● **Selected passage**
-- Opening Marker --

Great Plains skinks are found in wide and diverse habitats including mixed woodland, prairies, forests, mountain slopes, canyons, open hillsides and deserts. In the southwest, they are confined to rugged rocky terrain. Areas that have short, thick grass or other ground vegetation, and flat rocks for shelter are optimal habitats for Great Plains skinks and they are found in dense low vegetation near rock outcroppings, or beneath trash and rocks. If rocks or other surface cover are absent they will burrow in the open or use small mammal burrows for shelter (Fitch, 1955; Watkins and Hinesley, 1970)
Great Plains skinks are larger than other species of skinks with a relatively thick torso and neck. The neck is muscular and equals the body in diameter. They have long, curved claws and their toes and feet are covered in scales. Great Plains skinks do not have the traditional striped pattern of most skinks, and their scale patterns have changed to an oblique pattern rather than the normal parallel pattern. The coloring is a mottled light grey, dark brown, and black. Males also have a patch of orange on either side of their head. (Evans, 1959; Fitch, 1955; Hall and Fitch, 1971; Hall, 1972; Smith, 1946; Watkins and Hinesley, 1970)
Mating pairs may be found under rocks during breeding season, but they are a polygynandrous species. Sexual activity is limited to a period of a few weeks in late spring and the mating pattern followed is similar to other species of Eumeces. The male recognizes the female due to her scent and lack of orange markings on the head. The male chases the female, nips at her tail, and catches her by her neck skin. The male loops underneath the female to begin copulating. Copulation lasts around 6 minutes. (Fitch, 1955)
Mating occurs in late April and early May, eggs are laid in early June and hatch in about 40 days. Great Plains skinks produce large clutches of 7 to 24 eggs. Only 8% of lizard species have larger average broods than this Great Plains skinks. Large clutches compensate for the long amount of time required to incubate the eggs and because they may not reproduce every year. The mother guards the eggs for a 1 to 2 month incubation period. No more than 1 clutch per year is possible and some females do not breed every year. Older females are more productive than young ones (as in many other species of lizard). Environmental factors may also influence clutch size. If the weather is dry females will change nesting sites. If eggs are already laid, she will dig up the soil around them to increase humidity. Females are known to release water from the bladder to moisten the nest cavity if necessary. When the eggs hatch, the mother smells around the eggs to locate eggs that are not yet hatched. She passes her head over babies left to right and rouses the recently hatched skinks. She grooms babies for ten days after birth by licking their cloacal vent around 5 times for about half a second. Hatching occurs in the late half of the summer and mortality of young is high. By the time the skinks reach one full year they are nearing adult size. (Evans, 1959; Fitch, 1955; Hall and Fitch, 1971; Evans, 1959; Fitch, 1955; Hall and Fitch, 1971)
The mother spends the entire summer sheltering and guarding her eggs before they hatch. Following birth, the mother cares for the young and is extremely tolerant of them. Males give no care to young. (Evans, 1959)

-- Closing Marker --

● **What the task requires**
Return the part of the text on Great Plains skinks starting at "Mating pairs may" and ending at "minutes. (Fitch, 1955)", copied word for word. The rows after the text on Great Plains skinks are separate material.

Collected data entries
-- Opening Marker --

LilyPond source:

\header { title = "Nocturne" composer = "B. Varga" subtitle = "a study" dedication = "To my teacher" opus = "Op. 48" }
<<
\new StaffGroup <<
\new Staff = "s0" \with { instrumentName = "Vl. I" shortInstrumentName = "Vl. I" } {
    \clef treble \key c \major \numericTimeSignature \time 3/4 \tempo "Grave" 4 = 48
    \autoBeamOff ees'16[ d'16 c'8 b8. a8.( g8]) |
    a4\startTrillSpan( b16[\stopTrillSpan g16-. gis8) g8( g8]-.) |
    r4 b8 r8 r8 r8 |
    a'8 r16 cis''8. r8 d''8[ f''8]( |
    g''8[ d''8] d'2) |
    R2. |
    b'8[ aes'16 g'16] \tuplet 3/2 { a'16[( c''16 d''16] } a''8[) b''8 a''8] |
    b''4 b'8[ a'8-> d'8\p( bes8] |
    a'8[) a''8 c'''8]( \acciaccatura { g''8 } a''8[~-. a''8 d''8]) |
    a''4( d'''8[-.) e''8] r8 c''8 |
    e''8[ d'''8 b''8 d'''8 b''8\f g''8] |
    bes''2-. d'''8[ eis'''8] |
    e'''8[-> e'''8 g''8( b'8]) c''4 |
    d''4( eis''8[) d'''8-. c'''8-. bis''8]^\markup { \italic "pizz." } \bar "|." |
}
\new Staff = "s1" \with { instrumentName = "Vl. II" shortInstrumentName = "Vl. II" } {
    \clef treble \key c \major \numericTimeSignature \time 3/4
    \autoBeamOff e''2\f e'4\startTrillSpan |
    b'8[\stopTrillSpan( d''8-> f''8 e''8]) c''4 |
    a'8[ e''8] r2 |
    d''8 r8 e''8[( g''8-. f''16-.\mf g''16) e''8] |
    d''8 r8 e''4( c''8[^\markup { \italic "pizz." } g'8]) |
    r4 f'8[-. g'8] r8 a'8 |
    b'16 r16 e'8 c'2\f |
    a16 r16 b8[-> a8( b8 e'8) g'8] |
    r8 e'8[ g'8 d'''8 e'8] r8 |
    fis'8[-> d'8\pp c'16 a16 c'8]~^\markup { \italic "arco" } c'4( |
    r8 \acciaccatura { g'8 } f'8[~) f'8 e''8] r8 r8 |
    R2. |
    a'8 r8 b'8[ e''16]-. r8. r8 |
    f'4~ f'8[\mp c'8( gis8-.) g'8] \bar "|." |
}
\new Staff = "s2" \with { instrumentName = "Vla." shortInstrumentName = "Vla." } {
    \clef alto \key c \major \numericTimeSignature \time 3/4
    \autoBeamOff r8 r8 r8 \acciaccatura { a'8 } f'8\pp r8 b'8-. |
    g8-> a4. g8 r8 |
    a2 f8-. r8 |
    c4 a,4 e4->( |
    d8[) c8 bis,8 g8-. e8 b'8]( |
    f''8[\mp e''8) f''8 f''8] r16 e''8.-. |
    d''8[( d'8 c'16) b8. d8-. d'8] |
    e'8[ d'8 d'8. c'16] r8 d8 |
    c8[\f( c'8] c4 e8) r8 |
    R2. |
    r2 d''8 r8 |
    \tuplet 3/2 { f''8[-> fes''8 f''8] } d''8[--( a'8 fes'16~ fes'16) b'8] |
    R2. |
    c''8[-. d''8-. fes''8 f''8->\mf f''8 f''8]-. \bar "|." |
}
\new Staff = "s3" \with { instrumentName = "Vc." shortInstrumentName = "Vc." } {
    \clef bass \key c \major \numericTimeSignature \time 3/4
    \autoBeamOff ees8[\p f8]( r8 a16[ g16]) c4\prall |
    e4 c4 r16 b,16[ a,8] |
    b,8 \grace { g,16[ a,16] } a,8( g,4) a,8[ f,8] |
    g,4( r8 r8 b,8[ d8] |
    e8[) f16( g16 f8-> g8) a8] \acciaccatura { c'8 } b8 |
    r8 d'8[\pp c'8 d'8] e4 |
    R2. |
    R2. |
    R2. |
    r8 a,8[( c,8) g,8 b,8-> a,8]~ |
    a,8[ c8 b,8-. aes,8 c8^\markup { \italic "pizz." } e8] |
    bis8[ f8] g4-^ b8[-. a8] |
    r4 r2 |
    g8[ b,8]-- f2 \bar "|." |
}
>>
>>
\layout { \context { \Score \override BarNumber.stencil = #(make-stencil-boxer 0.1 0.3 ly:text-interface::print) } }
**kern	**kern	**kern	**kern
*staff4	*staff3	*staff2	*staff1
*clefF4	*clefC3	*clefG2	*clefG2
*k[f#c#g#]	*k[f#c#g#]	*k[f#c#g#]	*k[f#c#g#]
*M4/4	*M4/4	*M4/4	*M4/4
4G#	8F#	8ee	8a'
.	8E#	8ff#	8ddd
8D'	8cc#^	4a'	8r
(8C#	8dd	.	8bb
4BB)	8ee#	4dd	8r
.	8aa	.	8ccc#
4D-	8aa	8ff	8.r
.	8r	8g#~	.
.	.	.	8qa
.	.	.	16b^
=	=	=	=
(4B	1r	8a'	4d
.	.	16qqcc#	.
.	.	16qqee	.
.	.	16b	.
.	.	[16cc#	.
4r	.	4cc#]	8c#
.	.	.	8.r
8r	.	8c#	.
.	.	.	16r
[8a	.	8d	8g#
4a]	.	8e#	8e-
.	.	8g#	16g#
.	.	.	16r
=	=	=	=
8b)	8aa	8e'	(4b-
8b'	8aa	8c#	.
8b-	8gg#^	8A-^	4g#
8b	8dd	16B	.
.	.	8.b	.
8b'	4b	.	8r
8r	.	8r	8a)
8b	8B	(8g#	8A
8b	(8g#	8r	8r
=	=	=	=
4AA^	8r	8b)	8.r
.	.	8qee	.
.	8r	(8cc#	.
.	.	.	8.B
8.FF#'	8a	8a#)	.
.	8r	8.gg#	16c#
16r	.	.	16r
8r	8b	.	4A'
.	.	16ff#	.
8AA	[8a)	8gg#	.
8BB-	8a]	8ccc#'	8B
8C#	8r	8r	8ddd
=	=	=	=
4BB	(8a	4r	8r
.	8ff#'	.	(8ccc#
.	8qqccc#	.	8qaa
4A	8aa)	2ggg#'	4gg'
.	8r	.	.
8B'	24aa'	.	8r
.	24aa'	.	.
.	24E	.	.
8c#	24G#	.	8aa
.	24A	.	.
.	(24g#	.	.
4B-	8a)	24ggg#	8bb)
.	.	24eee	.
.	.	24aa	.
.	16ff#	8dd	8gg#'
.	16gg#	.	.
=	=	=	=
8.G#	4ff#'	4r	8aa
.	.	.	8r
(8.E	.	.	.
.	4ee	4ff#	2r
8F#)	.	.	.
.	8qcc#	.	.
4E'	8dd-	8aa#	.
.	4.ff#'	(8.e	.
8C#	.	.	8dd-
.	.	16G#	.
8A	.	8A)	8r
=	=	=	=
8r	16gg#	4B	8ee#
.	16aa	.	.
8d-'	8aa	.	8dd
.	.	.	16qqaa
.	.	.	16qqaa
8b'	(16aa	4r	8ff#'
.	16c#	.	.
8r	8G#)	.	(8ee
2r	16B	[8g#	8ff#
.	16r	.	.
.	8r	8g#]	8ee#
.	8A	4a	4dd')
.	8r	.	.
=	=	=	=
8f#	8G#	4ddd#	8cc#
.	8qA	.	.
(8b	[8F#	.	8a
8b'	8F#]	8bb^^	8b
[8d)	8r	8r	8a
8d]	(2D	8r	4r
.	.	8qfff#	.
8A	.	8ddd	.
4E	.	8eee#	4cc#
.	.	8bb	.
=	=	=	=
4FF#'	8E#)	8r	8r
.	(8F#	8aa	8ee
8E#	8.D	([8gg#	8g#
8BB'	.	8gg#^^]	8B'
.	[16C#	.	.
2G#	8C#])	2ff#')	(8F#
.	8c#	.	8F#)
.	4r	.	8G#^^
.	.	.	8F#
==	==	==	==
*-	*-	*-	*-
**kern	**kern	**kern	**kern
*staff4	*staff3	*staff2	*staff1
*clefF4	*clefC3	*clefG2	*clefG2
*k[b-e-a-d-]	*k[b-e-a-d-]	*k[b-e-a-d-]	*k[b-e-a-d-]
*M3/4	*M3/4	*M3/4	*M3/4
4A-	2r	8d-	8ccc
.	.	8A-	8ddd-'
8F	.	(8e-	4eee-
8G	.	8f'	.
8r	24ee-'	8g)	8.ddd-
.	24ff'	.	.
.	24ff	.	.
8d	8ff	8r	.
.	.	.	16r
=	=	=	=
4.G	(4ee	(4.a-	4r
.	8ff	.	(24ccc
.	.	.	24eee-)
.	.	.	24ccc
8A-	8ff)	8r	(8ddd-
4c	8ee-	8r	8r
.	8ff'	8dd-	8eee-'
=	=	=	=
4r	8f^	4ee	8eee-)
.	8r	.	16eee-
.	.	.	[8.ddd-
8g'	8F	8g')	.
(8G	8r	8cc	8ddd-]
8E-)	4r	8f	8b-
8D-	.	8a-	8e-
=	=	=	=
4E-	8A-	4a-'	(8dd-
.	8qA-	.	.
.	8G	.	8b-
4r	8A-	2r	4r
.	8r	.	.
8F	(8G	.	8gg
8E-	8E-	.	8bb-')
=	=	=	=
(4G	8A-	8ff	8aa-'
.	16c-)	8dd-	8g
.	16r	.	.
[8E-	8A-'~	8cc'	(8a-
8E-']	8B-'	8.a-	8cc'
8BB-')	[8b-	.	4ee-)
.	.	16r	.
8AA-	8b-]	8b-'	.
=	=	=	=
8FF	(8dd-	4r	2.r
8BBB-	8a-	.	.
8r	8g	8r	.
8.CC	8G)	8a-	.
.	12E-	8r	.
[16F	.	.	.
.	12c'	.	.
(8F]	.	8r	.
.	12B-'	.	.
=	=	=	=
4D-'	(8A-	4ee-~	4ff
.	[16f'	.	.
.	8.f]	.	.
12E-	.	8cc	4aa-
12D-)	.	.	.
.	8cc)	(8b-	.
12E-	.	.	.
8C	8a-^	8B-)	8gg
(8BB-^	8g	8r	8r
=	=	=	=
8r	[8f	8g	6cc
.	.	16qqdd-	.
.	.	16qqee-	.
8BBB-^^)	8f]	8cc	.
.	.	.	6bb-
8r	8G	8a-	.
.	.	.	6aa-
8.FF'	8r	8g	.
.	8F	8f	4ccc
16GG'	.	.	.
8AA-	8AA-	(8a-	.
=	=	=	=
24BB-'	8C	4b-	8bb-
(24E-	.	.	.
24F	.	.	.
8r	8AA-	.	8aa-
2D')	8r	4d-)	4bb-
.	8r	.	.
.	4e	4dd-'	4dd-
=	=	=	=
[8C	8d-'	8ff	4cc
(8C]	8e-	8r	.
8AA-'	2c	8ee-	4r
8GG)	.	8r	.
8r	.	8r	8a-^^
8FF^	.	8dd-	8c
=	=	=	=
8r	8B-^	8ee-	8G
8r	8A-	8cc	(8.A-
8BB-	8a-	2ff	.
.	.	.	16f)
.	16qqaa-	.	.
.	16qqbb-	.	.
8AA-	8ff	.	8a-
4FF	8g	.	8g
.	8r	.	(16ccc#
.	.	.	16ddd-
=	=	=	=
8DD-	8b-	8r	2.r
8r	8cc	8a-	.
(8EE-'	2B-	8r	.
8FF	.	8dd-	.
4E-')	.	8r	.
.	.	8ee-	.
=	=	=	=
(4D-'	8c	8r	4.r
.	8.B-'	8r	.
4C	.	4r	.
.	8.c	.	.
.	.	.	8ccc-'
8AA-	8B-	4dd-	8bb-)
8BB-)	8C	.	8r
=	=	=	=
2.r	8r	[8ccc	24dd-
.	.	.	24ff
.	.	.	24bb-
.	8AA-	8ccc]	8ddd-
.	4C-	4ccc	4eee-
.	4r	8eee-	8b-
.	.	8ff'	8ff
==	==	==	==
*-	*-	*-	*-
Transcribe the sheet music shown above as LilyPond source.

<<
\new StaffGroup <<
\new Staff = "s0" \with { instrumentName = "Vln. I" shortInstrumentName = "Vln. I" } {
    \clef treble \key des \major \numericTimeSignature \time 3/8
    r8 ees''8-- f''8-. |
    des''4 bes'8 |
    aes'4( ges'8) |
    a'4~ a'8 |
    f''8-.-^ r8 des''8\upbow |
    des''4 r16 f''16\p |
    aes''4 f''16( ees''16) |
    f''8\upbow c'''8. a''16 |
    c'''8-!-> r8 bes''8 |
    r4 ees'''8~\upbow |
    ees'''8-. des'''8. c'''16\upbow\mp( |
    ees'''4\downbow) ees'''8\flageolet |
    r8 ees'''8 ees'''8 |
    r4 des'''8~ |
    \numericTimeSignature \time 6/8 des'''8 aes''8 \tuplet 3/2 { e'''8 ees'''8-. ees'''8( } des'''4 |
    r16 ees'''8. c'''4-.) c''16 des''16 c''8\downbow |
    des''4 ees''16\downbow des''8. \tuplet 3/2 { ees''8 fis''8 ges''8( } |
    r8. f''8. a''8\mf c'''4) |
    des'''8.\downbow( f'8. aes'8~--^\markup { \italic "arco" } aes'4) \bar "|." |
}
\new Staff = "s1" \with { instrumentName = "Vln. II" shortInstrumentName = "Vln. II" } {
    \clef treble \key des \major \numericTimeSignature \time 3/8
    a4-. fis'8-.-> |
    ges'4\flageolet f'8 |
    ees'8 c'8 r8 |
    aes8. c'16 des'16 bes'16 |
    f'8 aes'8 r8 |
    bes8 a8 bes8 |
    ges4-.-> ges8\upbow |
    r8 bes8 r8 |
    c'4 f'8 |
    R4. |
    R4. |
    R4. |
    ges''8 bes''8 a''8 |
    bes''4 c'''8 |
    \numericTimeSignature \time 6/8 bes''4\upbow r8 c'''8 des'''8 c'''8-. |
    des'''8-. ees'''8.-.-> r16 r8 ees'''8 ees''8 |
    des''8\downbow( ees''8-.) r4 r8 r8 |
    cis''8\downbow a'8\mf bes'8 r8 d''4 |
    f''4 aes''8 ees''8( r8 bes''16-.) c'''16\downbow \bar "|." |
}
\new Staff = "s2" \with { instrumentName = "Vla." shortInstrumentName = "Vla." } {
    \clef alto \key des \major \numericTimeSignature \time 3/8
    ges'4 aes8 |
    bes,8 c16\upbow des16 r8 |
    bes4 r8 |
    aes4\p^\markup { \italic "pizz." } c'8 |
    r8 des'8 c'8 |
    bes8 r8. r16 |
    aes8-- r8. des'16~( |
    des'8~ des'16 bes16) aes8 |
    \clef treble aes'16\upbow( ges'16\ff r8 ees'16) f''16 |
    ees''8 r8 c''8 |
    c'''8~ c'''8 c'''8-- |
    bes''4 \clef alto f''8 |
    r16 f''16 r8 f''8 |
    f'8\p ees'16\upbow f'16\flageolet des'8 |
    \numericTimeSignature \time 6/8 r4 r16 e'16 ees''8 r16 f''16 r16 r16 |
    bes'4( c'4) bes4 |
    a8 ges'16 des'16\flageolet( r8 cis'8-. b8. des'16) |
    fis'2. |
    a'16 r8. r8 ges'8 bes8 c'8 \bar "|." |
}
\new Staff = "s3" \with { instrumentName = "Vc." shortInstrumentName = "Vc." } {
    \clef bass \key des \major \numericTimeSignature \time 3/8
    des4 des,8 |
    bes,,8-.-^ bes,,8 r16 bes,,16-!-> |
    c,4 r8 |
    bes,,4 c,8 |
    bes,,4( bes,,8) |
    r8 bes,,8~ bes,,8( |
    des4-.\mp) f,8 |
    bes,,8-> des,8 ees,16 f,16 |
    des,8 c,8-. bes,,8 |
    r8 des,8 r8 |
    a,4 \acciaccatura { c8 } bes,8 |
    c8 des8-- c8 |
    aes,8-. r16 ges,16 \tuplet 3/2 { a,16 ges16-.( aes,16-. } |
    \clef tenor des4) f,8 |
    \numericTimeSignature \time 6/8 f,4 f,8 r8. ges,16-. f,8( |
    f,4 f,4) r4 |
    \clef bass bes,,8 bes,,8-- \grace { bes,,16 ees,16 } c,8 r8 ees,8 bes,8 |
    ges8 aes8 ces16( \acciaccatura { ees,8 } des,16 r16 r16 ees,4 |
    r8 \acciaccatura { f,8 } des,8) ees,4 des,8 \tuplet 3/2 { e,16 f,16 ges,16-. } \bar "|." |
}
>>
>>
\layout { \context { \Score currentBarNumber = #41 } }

-- Closing Marker --

● **Response to this exercise**
Mating pairs may be found under rocks during breeding season, but they are a polygynandrous species. Sexual activity is limited to a period of a few weeks in late spring and the mating pattern followed is similar to other species of Eumeces. The male recognizes the female due to her scent and lack of orange markings on the head. The male chases the female, nips at her tail, and catches her by her neck skin. The male loops underneath the female to begin copulating. Copulation lasts around 6 minutes. (Fitch, 1955)